As far as I know, he left the pastoral ministry to start the National Federation for Decency (which is the precursor of the AFA). I’ve never seen a cite that he was defrocked.
That’s why I said “I believe” – I had read that he had been, for refusal to pastor a charge instead of carrying out his “ministry,” but not from a reliable source. So I echoed it as an allegation I was not positive of but gave initial presumption of accuracy to.
If you have information one way or the other, I’d like to know for sure.
Let me get this straight. If it’s a “minute of silence”, then the atheists get all bent out of shape. But if it’s a “day of silence”, then the Christians get all bent out of shape. :dubious:
They’re not the only ones who feel that way, unfortunately. The Charlotte(NC)-Mecklenburg County school system just passed an anti-bullying policy that was opposed by “Christian conservatives.” (The article’s words.)

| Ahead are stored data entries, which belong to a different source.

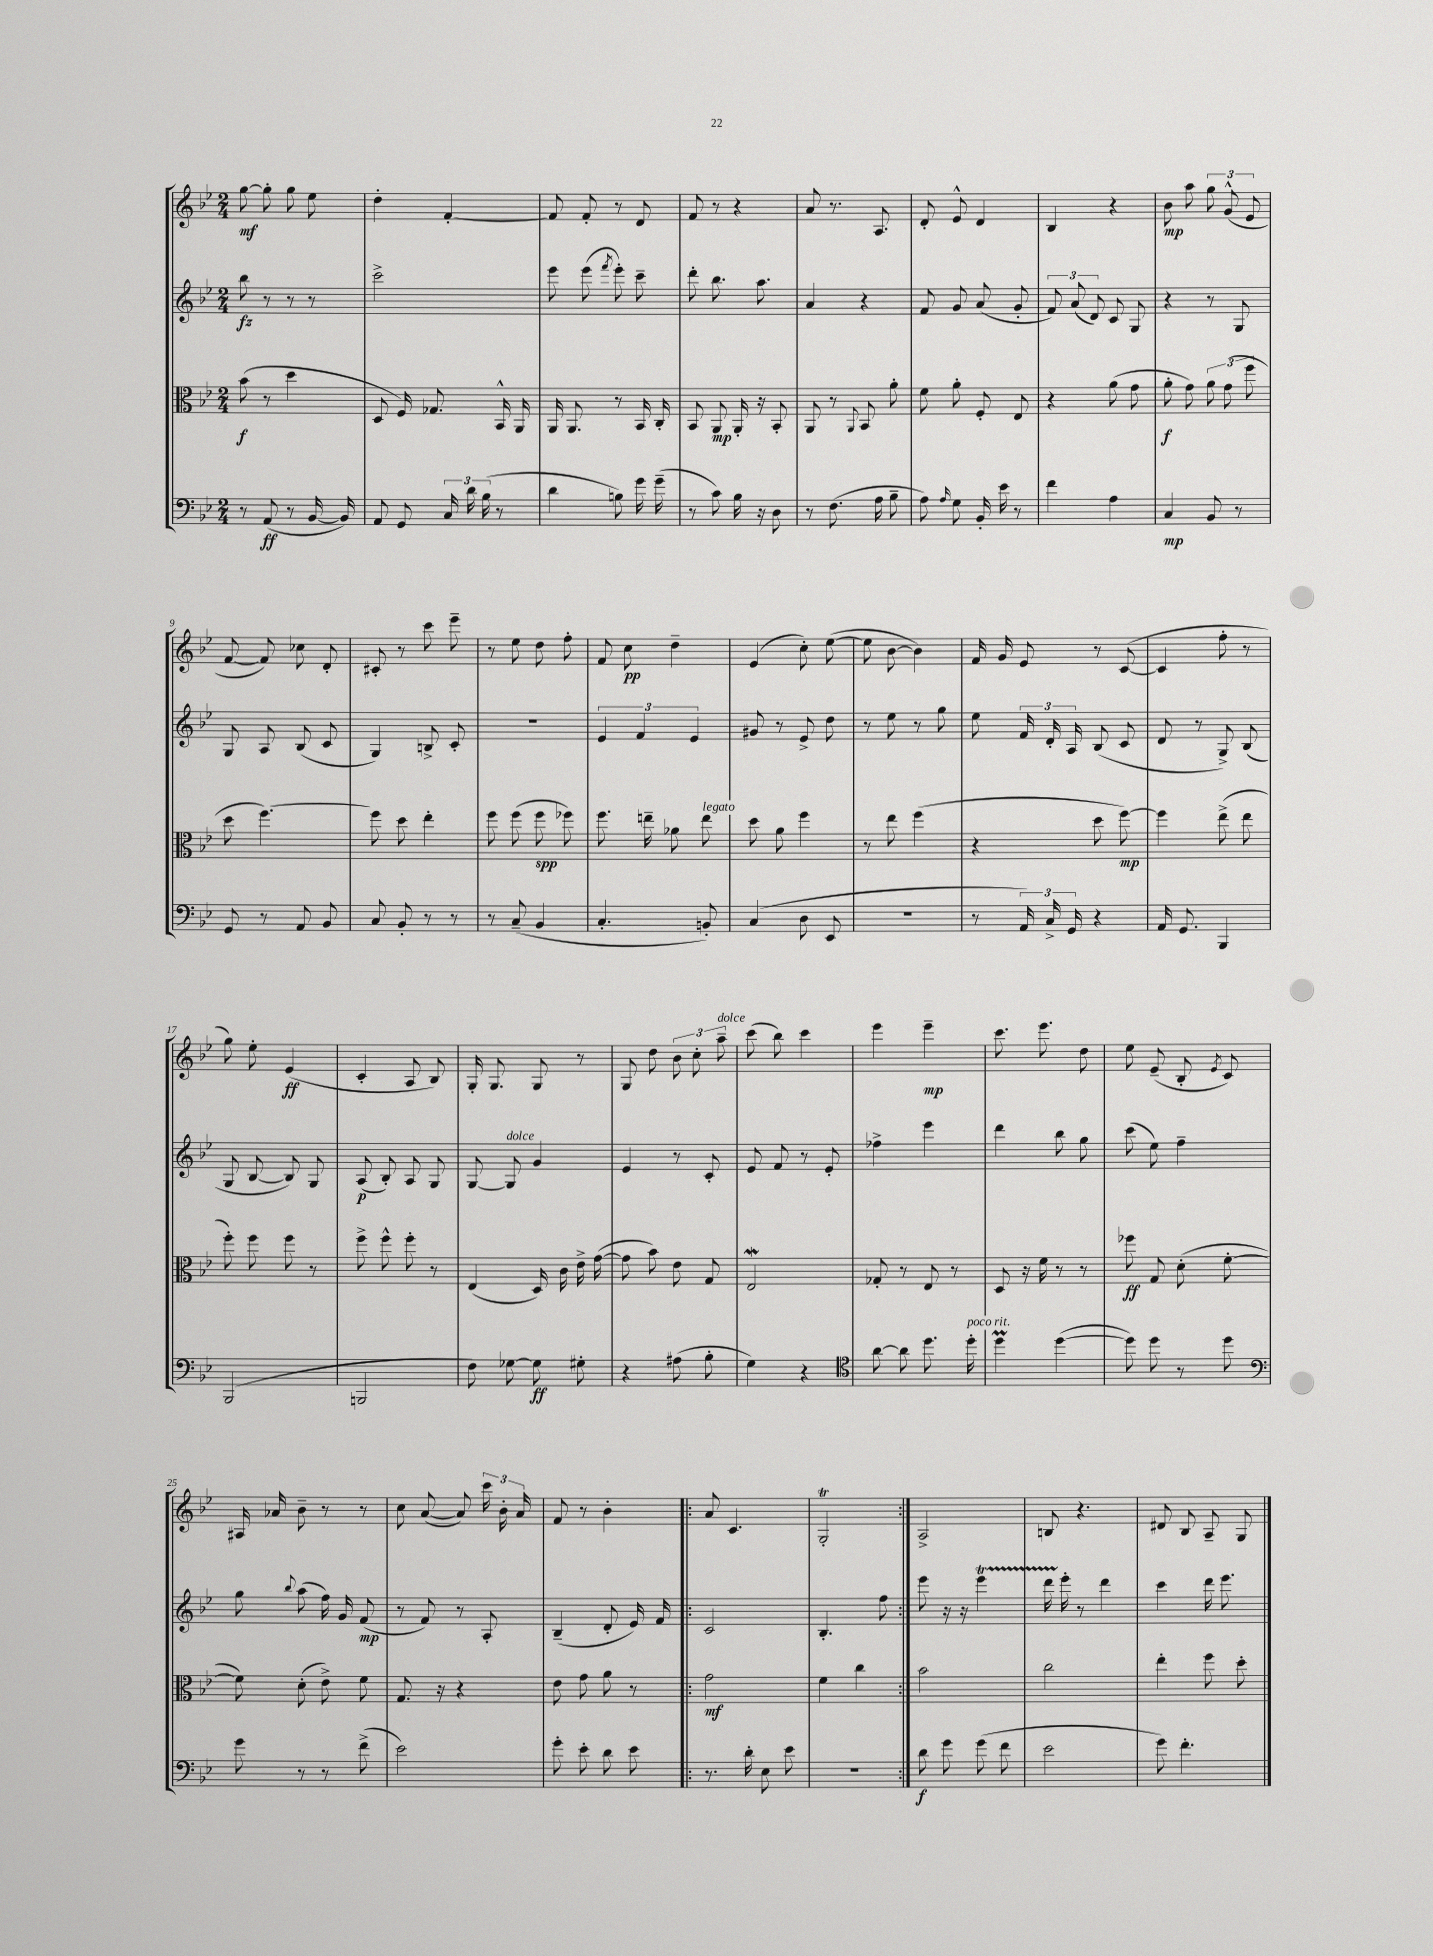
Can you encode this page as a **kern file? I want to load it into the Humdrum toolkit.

**kern	**dynam	**kern	**dynam	**kern	**dynam	**kern	**dynam
*part4	*part4	*part3	*part3	*part2	*part2	*part1	*part1
*staff4	*staff4	*staff3	*staff3	*staff2	*staff2	*staff1	*staff1
*clefF4	*	*clefC3	*	*clefG2	*	*clefG2	*
*k[b-e-]	*	*k[b-e-]	*	*k[b-e-]	*	*k[b-e-]	*
*M2/4	*	*M2/4	*	*M2/4	*	*M2/4	*
=1	=1	=1	=1	=1	=1	=1	=1
8r	.	(8b-\	f	8bb-\	fz	[8gg\	mf
(8AA/	ff	8r	.	8r	.	8gg'\]	.
8r	.	4dd\	.	8r	.	8gg\	.
[16BB-/	.	.	.	8r	.	8ee-\	.
16BB-/])	.	.	.	.	.	.	.
=2	=2	=2	=2	=2	=2	=2	=2
8AA/	.	8D/	.	2ccc^\	.	4dd'\	.
8GG/	.	16F/)	.	.	.	.	.
.	.	8.G-X/	.	.	.	.	.
24C/	.	.	.	.	.	[4f'/	.
24d\	.	.	.	.	.	.	.
(24B-\	.	.	.	.	.	.	.
8r	.	16BB-^^/	.	.	.	.	.
.	.	16AA/	.	.	.	.	.
=3	=3	=3	=3	=3	=3	=3	=3
4d\	.	16AA/	.	8eee-\	.	8f/]	.
.	.	8.AA/	.	.	.	.	.
.	.	.	.	(8eee-\	.	8f'/	.
.	.	.	.	8qfff/	.	.	.
8Bn\)	.	8r	.	8eee-'\)	.	8r	.
16g\	.	16BB-/	.	8ccc~\	.	8d/	.
(16g~\	.	16C'/	.	.	.	.	.
=4	=4	=4	=4	=4	=4	=4	=4
8r	.	8BB-/	.	8ddd'\	.	8f/	.
8c\)	.	8AA/	mp	8.bb-\	.	8r	.
16B-\	.	16AA'/	.	.	.	4r	.
16r	.	16r	.	8.aa\	.	.	.
8D\	.	8BB-'/	.	.	.	.	.
=5	=5	=5	=5	=5	=5	=5	=5
8r	.	8AA/	.	4a/	.	8a/	.
(8.F\	.	8r	.	.	.	8.r	.
.	.	8qqAA/	.	.	.	.	.
.	.	8BB-/	.	4r	.	.	.
16A\	.	.	.	.	.	8.A/	.
8B-~\	.	8a'\	.	.	.	.	.
=6	=6	=6	=6	=6	=6	=6	=6
8A\)	.	8f\	.	8f/	.	8d'/	.
16qqA/	.	.	.	.	.	.	.
8G\	.	8a'\	.	8g/	.	8e-^^/	.
16BB-'/	.	8F'/	.	(8a/	.	4d/	.
16e-\	.	.	.	.	.	.	.
8r	.	8E-/	.	8g'/	.	.	.
=7	=7	=7	=7	=7	=7	=7	=7
4f\	.	4r	.	12f/)	.	4B-/	.
.	.	.	.	(12a/	.	.	.
.	.	.	.	12d/)	.	.	.
4A\	.	(8a\	.	8c/	.	4r	.
.	.	8g\	.	8G/	.	.	.
=8	=8	=8	=8	=8	=8	=8	=8
4C/	mp	8a'\	f	4r	.	8b-\	mp
.	.	8g\)	.	.	.	8aa\	.
8BB-/	.	12a\	.	8r	.	12gg\	.
.	.	(12g\	.	.	.	(12g^^/	.
8r	.	.	.	8G/	.	.	.
.	.	12ff\	.	.	.	12e-/	.
!!LO:LB:g=z
=9	=9	=9	=9	=9	=9	=9	=9
8GG/	.	8dd\	.	8G/	.	[8f/	.
8r	.	[4.ff\)	.	8A/	.	8f/])	.
8AA/	.	.	.	(8B-/	.	8cc-X\	.
8BB-/	.	.	.	8c/	.	8d'/	.
=10	=10	=10	=10	=10	=10	=10	=10
8C/	.	8ff\]	.	4G/)	.	8c#X'/	.
8BB-'/	.	8dd\	.	.	.	8r	.
8r	.	4ee-'\	.	8Bn^/	.	8ccc\	.
8r	.	.	.	8c'/	.	8eee-~\	.
=11	=11	=11	=11	=11	=11	=11	=11
8r	.	8ff\	.	2r	.	8r	.
(8C~/	.	(8ff\	.	.	.	8ee-\	.
4BB-/	.	8ff\	spp	.	.	8dd\	.
.	.	8ff-X\)	.	.	.	8ff'\	.
=12	=12	=12	=12	=12	=12	=12	=12
4.C'/	.	8.ff\	.	6e-/	.	8f/	.
.	.	.	.	.	.	8cc\	pp
.	.	.	.	6f/	.	.	.
.	.	16een~\	.	.	.	.	.
.	.	8a-X\	.	.	.	4dd~\	.
.	.	.	.	6e-/	.	.	.
!	!	!LO:TX:a:i:t=legato	!	!	!	!	!
8BBn'/)	.	8ee\	.	.	.	.	.
=13	=13	=13	=13	=13	=13	=13	=13
(4C/	.	8dd\	.	8g#X/	.	(4e-/	.
.	.	8a\	.	8r	.	.	.
8D\	.	4ff\	.	8e-^/	.	8cc'\)	.
8EE-/	.	.	.	8dd\	.	([8ee-\	.
=14	=14	=14	=14	=14	=14	=14	=14
2r	.	8r	.	8r	.	8ee-\]	.
.	.	8ee-\	.	8ee-\	.	[8b-\	.
.	.	(4ff\	.	8r	.	4b-\])	.
.	.	.	.	8gg\	.	.	.
=15	=15	=15	=15	=15	=15	=15	=15
8r	.	4r	.	8ee-\	.	16f/	.
.	.	.	.	.	.	16g/	.
24AA/)	.	.	.	24f/	.	8e-/	.
24C^/	.	.	.	24d'/	.	.	.
24GG/	.	.	.	24A/	.	.	.
4r	.	8dd\	.	(8B-/	.	8r	.
.	.	[8ff\)	mp	8c/	.	([8c/	.
=16	=16	=16	=16	=16	=16	=16	=16
16AA/	.	4ff\]	.	8d/	.	4c/]	.
8.GG/	.	.	.	.	.	.	.
.	.	.	.	8r	.	.	.
4BBB-/	.	(8ee-^\	.	8G^/)	.	8ff'\	.
.	.	8ee-\	.	(8B-/	.	8r	.
!!LO:LB:g=z
=17	=17	=17	=17	=17	=17	=17	=17
(2BBB-/	.	8ff'\)	.	8G/	.	8gg\)	.
.	.	8ff\	.	[8B-/	.	8ee-'\	.
.	.	8ff\	.	8B-/])	.	(4e-/	ff
.	.	8r	.	8G/	.	.	.
=18	=18	=18	=18	=18	=18	=18	=18
2BBBn/	.	8ff^\	.	(8A/	p	4c'/	.
.	.	8ff^^\	.	8B-'/)	.	.	.
.	.	8ff'\	.	8A/	.	8A/	.
.	.	8r	.	8G/	.	8B-/)	.
=19	=19	=19	=19	=19	=19	=19	=19
8F\)	.	(4E-/	.	[8G/	.	16G'/	.
.	.	.	.	.	.	8.G/	.
!	!	!	!	!LO:TX:a:i:t=dolce	!	!	!
[8G-X\	.	.	.	8G/]	.	.	.
8G-\]	ff	16D/)	.	4g/	.	8G/	.
.	.	16c\	.	.	.	.	.
8G#X'\	.	16e-^\	.	.	.	8r	.
.	.	([16g\	.	.	.	.	.
=20	=20	=20	=20	=20	=20	=20	=20
4r	.	8g\]	.	4e-/	.	8G/	.
.	.	8b-\)	.	.	.	8dd\	.
(8A#X\	.	8e-\	.	8r	.	12b-\	.
.	.	.	.	.	.	12cc'\	.
8B-'\	.	8G/	.	8c'/	.	.	.
!	!	!	!	!	!	!LO:TX:a:i:t=dolce	!
.	.	.	.	.	.	12aa~\	.
=21	=21	=21	=21	=21	=21	=21	=21
4G\)	.	2E-w/	.	8e-/	.	(8ccc\	.
.	.	.	.	8f/	.	8bb-\)	.
4r	.	.	.	8r	.	4ccc\	.
.	.	.	.	8e-'/	.	.	.
=22	=22	=22	=22	=22	=22	=22	=22
*clefC4	*	*	*	*	*	*	*
[8a\	.	8G-X'/	.	4ff-X^\	.	4eee-\	.
8a\]	.	8r	.	.	.	.	.
8.dd\	.	8E-/	.	4eee-\	.	4eee-~\	mp
.	.	8r	.	.	.	.	.
!LO:TX:a:i:t=poco rit.	!	!	!	!	!	!	!
16dd'\	.	.	.	.	.	.	.
=23	=23	=23	=23	=23	=23	=23	=23
4ddm\	.	8D/	.	4ddd\	.	8.ccc\	.
.	.	16r	.	.	.	.	.
.	.	16f\	.	.	.	8.eee-\	.
([4dd\	.	8r	.	8bb-\	.	.	.
.	.	8r	.	8gg\	.	8dd\	.
=24	=24	=24	=24	=24	=24	=24	=24
8dd\])	.	8ff-X\	ff	(8ccc\	.	8ee-\	.
8dd\	.	8G/	.	8ee-\)	.	(8e-~/	.
8r	.	(8d'\	.	4ff~\	.	8B-'/	.
.	.	.	.	.	.	8qe-/	.
8dd\	.	[8f'\	.	.	.	8c/)	.
!!LO:LB:g=z
=25	=25	=25	=25	=25	=25	=25	=25
*clefF4	*	*	*	*	*	*	*
8g\	.	8f\])	.	8gg\	.	16A#X/	.
.	.	.	.	.	.	16a-X/	.
.	.	.	.	8qqbb-/	.	.	.
8r	.	(8d'\	.	(8aa\	.	8b-~\	.
8r	.	8e-^\)	.	16ff\)	.	8r	.
.	.	.	.	16g/	.	.	.
(8f^\	.	8f\	.	(8f/	mp	8r	.
=26	=26	=26	=26	=26	=26	=26	=26
2e-\)	.	8.G/	.	8r	.	8cc\	.
.	.	.	.	8f/)	.	([8a/	.
.	.	16r	.	.	.	.	.
.	.	4r	.	8r	.	8a/])	.
.	.	.	.	8A'/	.	24ccc\	.
.	.	.	.	.	.	24b-'\	.
.	.	.	.	.	.	24a/	.
=27	=27	=27	=27	=27	=27	=27	=27
8g'\	.	8e-\	.	(4B-~/	.	8f/	.
8e-'\	.	8g\	.	.	.	8r	.
8d\	.	8a\	.	8d'/	.	4b-'\	.
8e-\	.	8r	.	16e-/)	.	.	.
.	.	.	.	16f/	.	.	.
=28!|:	=28!|:	=28!|:	=28!|:	=28!|:	=28!|:	=28!|:	=28!|:
8.r	.	2g\	mf	2c/	.	8a/	.
.	.	.	.	.	.	4.c/	.
16d'\	.	.	.	.	.	.	.
8E-\	.	.	.	.	.	.	.
8e-\	.	.	.	.	.	.	.
=29	=29	=29	=29	=29	=29	=29	=29
2r	.	4f\	.	4.B-'/	.	2GT'/	.
.	.	4cc\	.	.	.	.	.
.	.	.	.	8ff\	.	.	.
=30:|!	=30:|!	=30:|!	=30:|!	=30:|!	=30:|!	=30:|!	=30:|!
8d\	f	2b-\	.	8eee-\	.	2A^/	.
8g\	.	.	.	16r	.	.	.
.	.	.	.	16r	.	.	.
(8g\	.	.	.	4eee-T\	.	.	.
8f\	.	.	.	.	.	.	.
=31	=31	=31	=31	=31	=31	=31	=31
2e-\	.	2cc\	.	16dddTTT\	.	8Bn/	.
.	.	.	.	16eee-'\	.	.	.
.	.	.	.	8r	.	4.r	.
.	.	.	.	4ddd\	.	.	.
=32	=32	=32	=32	=32	=32	=32	=32
8g\)	.	4ee-'\	.	4ccc\	.	8d#X/	.
4.f'\	.	.	.	.	.	8B-/	.
.	.	8ff\	.	16ddd\	.	8A~/	.
.	.	.	.	8.eee-\	.	.	.
.	.	8dd'\	.	.	.	8G/	.
==	==	==	==	==	==	==	==
*-	*-	*-	*-	*-	*-	*-	*-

The opposing view seems to be, let the bullies alone, they’re keeping kids from turning gay. :rolleyes:
ETA: Meant to emphasize that the CMS board passed the policy at least.
Or you could send your kid to school and instruct him/her to giggle, jabber and scream into their cellphone non-stop.
Except it’d be hard to distinguish that sort of protest from a typical day at school.
Now that the AFA has ceased its boycott of Ford for Promoting the Homosexual Agenda, I’m glad to note that we bought our Ford while the company was still Evil.
Last year, some of my kids at work participated in the Day of Silence. While at school, they only answered direct teacher questions (apparently this was what the school would permit, which is really the point of this post). When they got to work, they tried not to talk at all. Yeah. Not gonna work in customer service jobs, eh?
No well-known Christian/conservative person or group got into that. In fact, at the time that story was raging along, Falwell, through the Moral Majority newspaper, and Robertson, on The 700 Club, both debunked it.
Also, the Amway Corp. debunked it but P&G traced promotion (tho not origin) of the story to some Amway distributors and sued them for defamation.
The committee (Church and Society) recommended non-concurrence by a vote of 86-0, with the Plenary upholding that by a vote of 864-44. The fact that the UMC still refers to him as “Rev” indicates to me that he hasn’t be defrocked.